▶ DATA FOR THIS EXERCISE

□ □ □

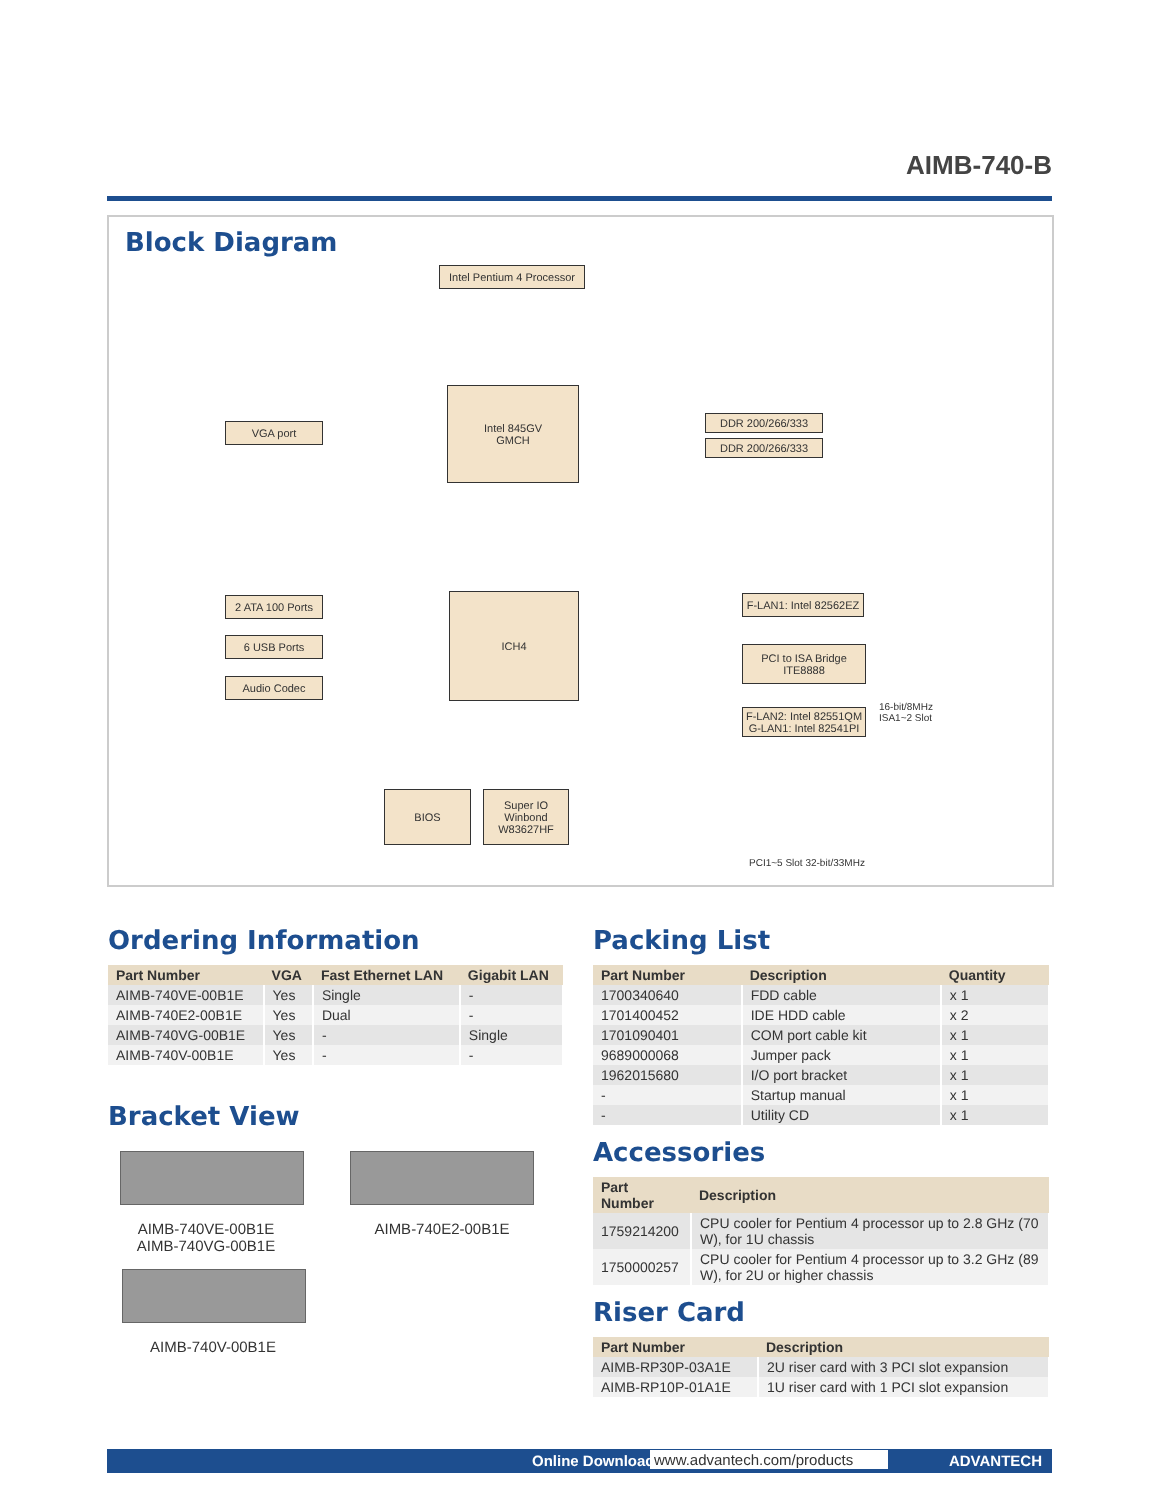AIMB-740-B
Block Diagram
Intel Pentium 4 Processor
Intel 845GV
GMCH
VGA port
DDR 200/266/333
DDR 200/266/333
ICH4
2 ATA 100 Ports
6 USB Ports
Audio Codec
F-LAN1: Intel 82562EZ
PCI to ISA Bridge
ITE8888
F-LAN2: Intel 82551QM
G-LAN1: Intel 82541PI
BIOS
Super IO
Winbond
W83627HF
16-bit/8MHz
ISA1~2 Slot
PCI1~5 Slot 32-bit/33MHz
Ordering Information
| Part Number | VGA | Fast Ethernet LAN | Gigabit LAN |
| --- | --- | --- | --- |
| AIMB-740VE-00B1E | Yes | Single | - |
| AIMB-740E2-00B1E | Yes | Dual | - |
| AIMB-740VG-00B1E | Yes | - | Single |
| AIMB-740V-00B1E | Yes | - | - |
Bracket View
AIMB-740VE-00B1E
AIMB-740VG-00B1E
AIMB-740E2-00B1E
AIMB-740V-00B1E
Packing List
| Part Number | Description | Quantity |
| --- | --- | --- |
| 1700340640 | FDD cable | x 1 |
| 1701400452 | IDE HDD cable | x 2 |
| 1701090401 | COM port cable kit | x 1 |
| 9689000068 | Jumper pack | x 1 |
| 1962015680 | I/O port bracket | x 1 |
| - | Startup manual | x 1 |
| - | Utility CD | x 1 |
Accessories
| Part Number | Description |
| --- | --- |
| 1759214200 | CPU cooler for Pentium 4 processor up to 2.8 GHz (70 W), for 1U chassis |
| 1750000257 | CPU cooler for Pentium 4 processor up to 3.2 GHz (89 W), for 2U or higher chassis |
Riser Card
| Part Number | Description |
| --- | --- |
| AIMB-RP30P-03A1E | 2U riser card with 3 PCI slot expansion |
| AIMB-RP10P-01A1E | 1U riser card with 1 PCI slot expansion |
Online Download www.advantech.com/products ADVANTECH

□ □ □

Report each line of the material above where the word "with" appears.

| AIMB-RP30P-03A1E | 2U riser card with 3 PCI slot expansion |
| AIMB-RP10P-01A1E | 1U riser card with 1 PCI slot expansion |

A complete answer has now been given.